From the following text...
Acme Inc.<SPACE>12345<SPACE or TAB>bla bla<CRLF>
... I need to extract company name + zip code + rest of the line.
Since either a TAB or a SPACE character can separate the second from the third tokens, I tried using the following regex:
FIND:^(.+) (\d{5})(\t| )(.+)$
REPLACE:\1\t\2\t\3
However, the contents of the alternative part is put in the \3 part, so the result开发者_如何学编程 is this:
Acme Inc.<TAB>12345<TAB><TAB or SPACE here>$
How can I tell the (Perl) regex engine that (\t| ) is an alternative instead of a token to be saved in RAM?
Thank you.
You want:
^(.+?) (\d{5})[\t ](.+)$
Since you are matching one character or the other, you can use a character class instead. Also, I made your first quantifier non-greedy (+?
instead of +
) to reduce the amount of backtracking the engine has to do to find the match.

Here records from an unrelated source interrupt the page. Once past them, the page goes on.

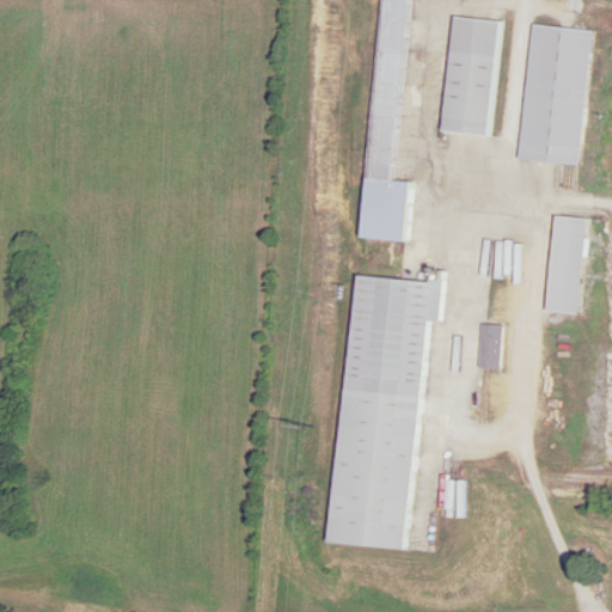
[(375,0),(357,238),(403,242),(407,183),(395,182),(408,0),(375,0)]
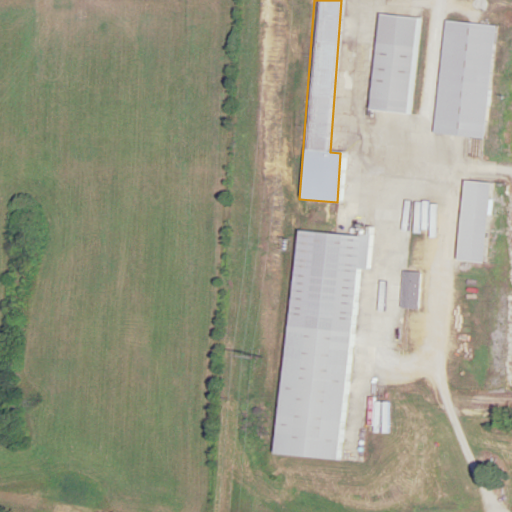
[(366,110),(410,114),(418,17),(374,14),(366,110)]
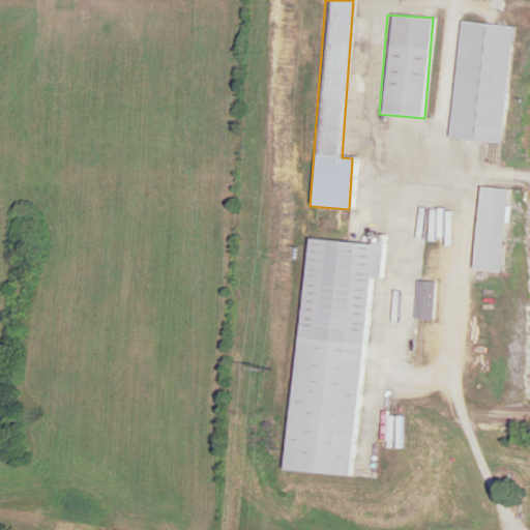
[(508,26),(455,21),(446,139),(499,143),(508,26)]
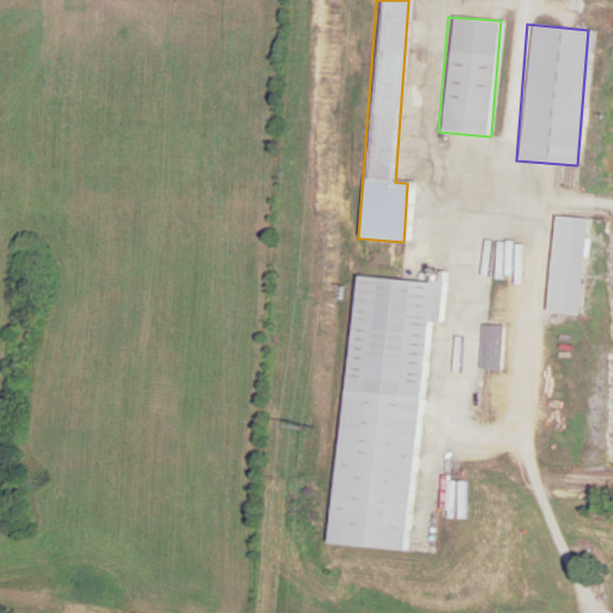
[(575,315),(582,219),(550,217),(544,313),(575,315)]
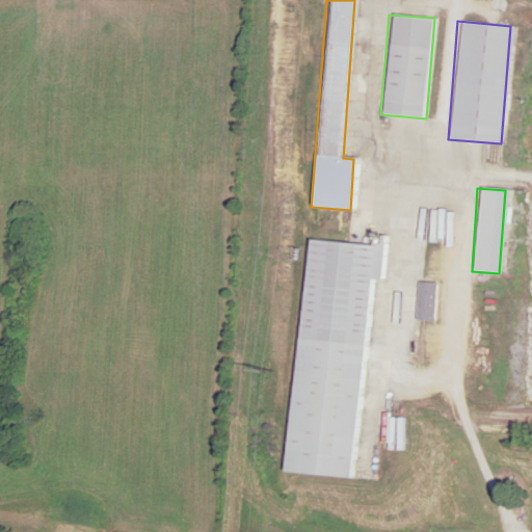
[(303,239),(283,473),(352,479),(364,361),(362,361),(369,278),(382,281),(387,237),(370,236),(369,245),(303,239)]
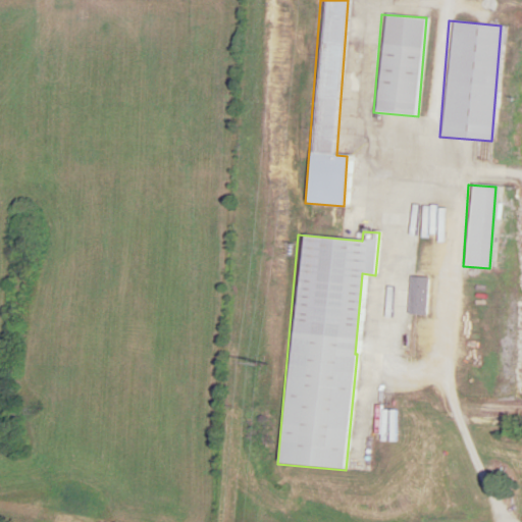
[(424,277),(407,277),(407,314),(424,314),(424,277)]
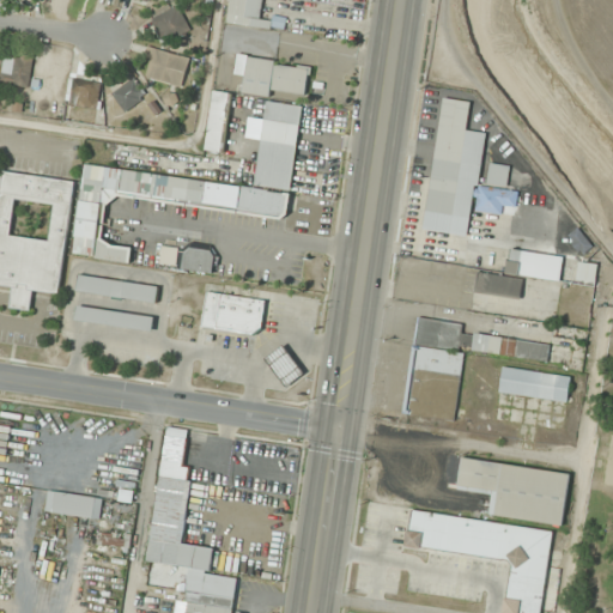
[(231,0),(229,24),(269,30),(271,20),(260,19),(262,0),(231,0)]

In general, if you want to make capture groups not capture anything, you can add ?:
to it, like:
^(.+?) (\d{5})(?:\t| )(.+)$
Use non-capturing parentheses:
^(.+) (\d{5})(?:\t| )(.+)$
One way is to use \s
instead of ( |\t)
which will match any whitespace char.
See Backslash-sequences for how Perl defines "whitespace".